____ Records for processing
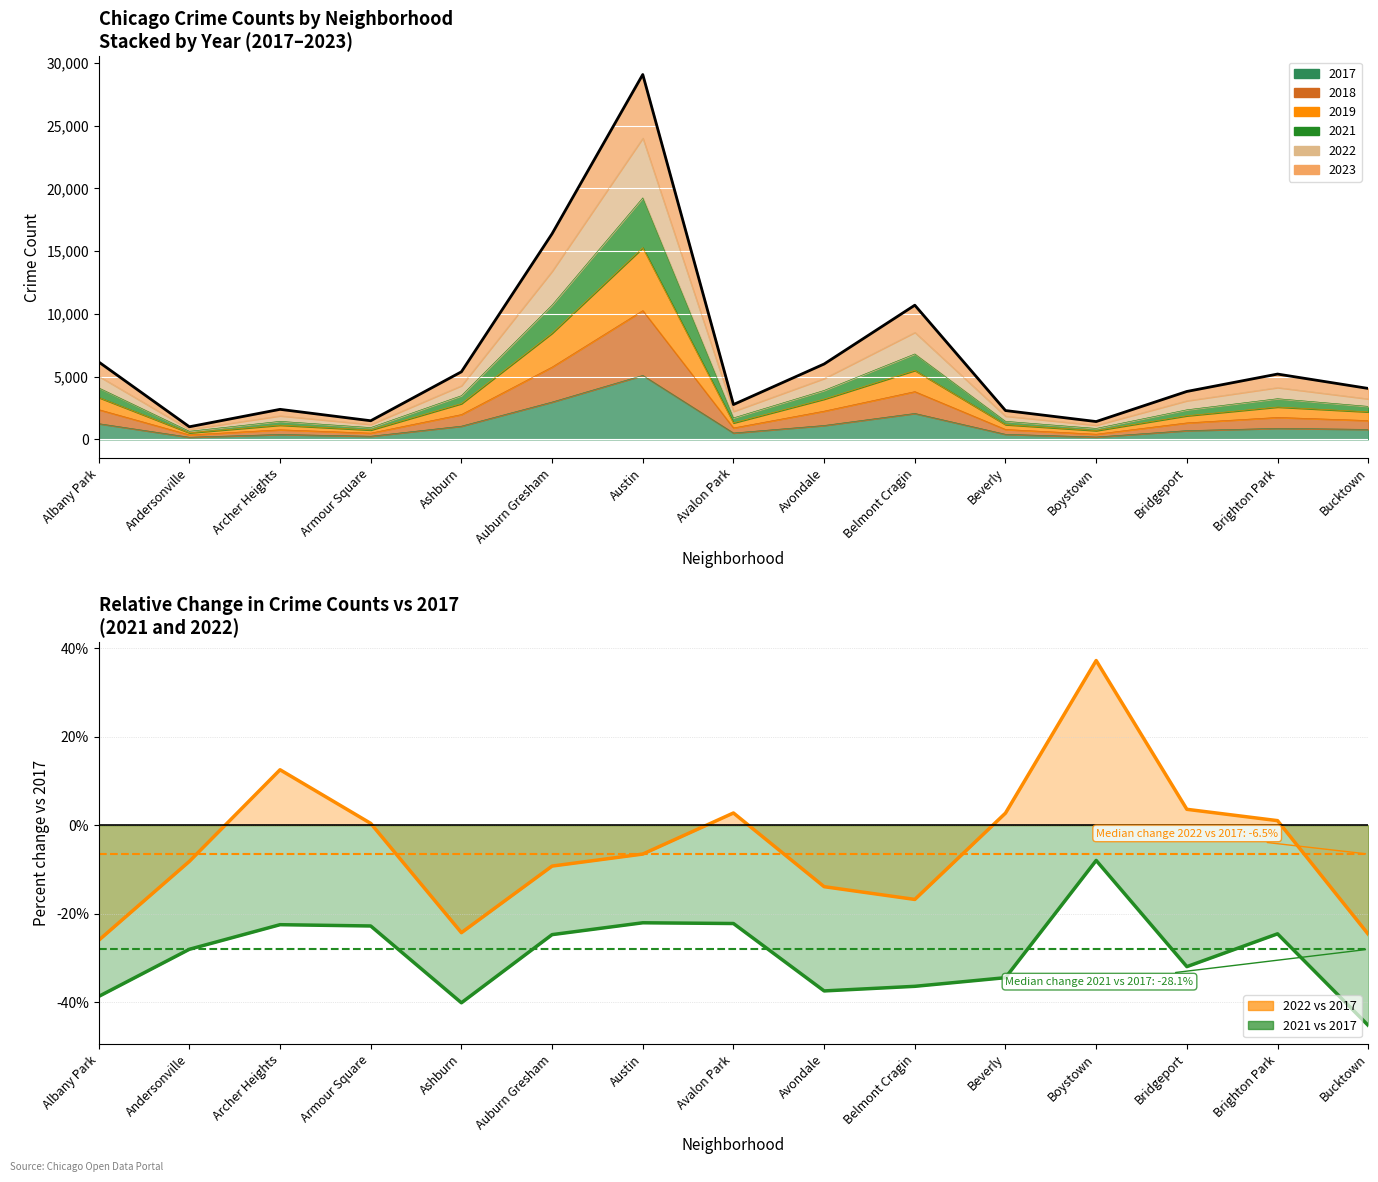

Does the chart display data point markers on the line(s)?

No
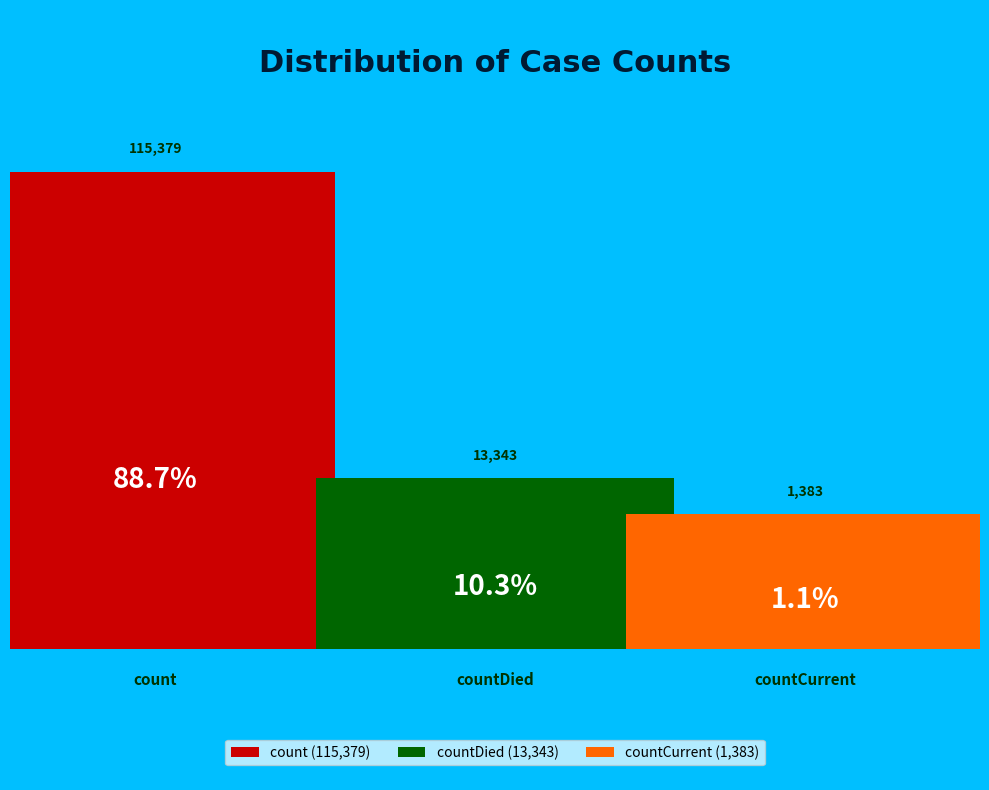

Is it true that countDied is 10% of the pie?

True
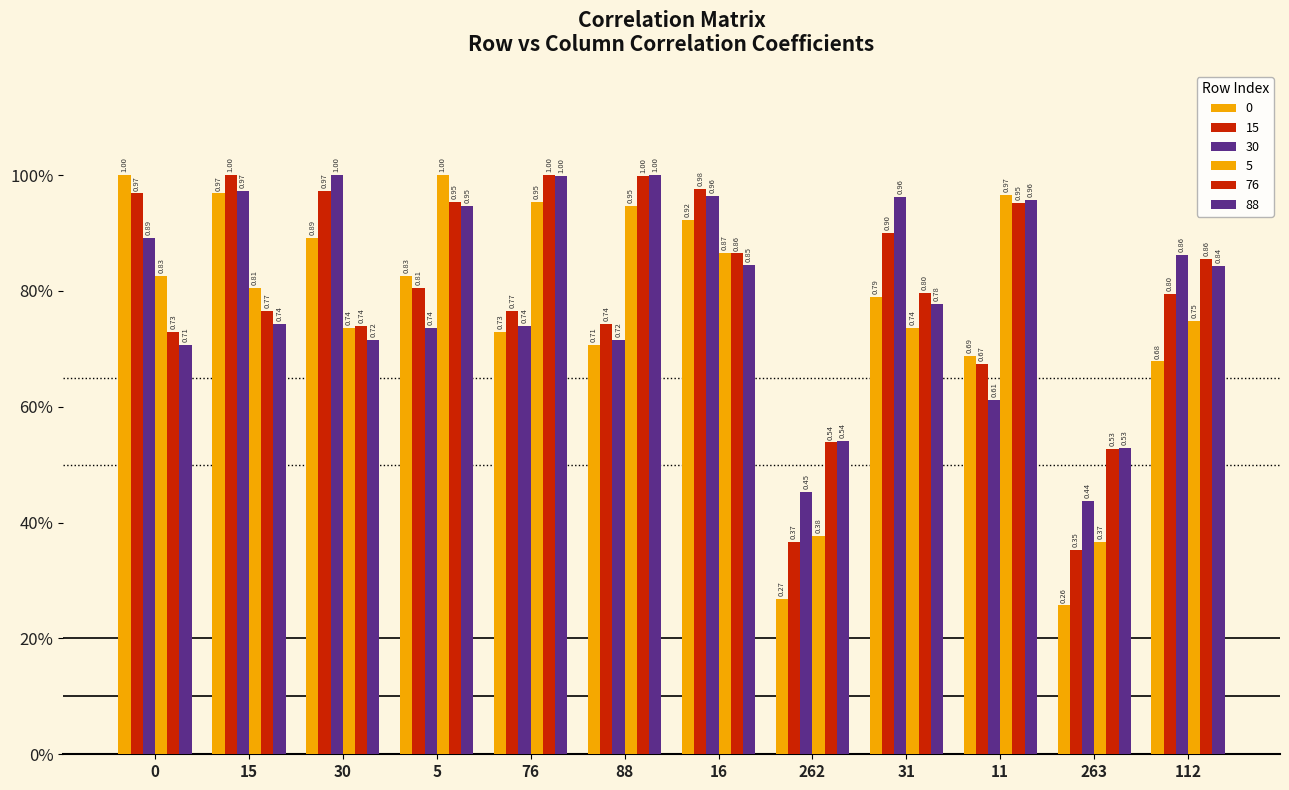

Are the bars grouped side by side (vs. stacked)?

Yes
________
Return every item above verbatim, line for line, omitting the pictures.

Exercise output:
Does the chart display data point markers on the line(s)?

No

Is it true that countDied is 10% of the pie?

True

Are the bars grouped side by side (vs. stacked)?

Yes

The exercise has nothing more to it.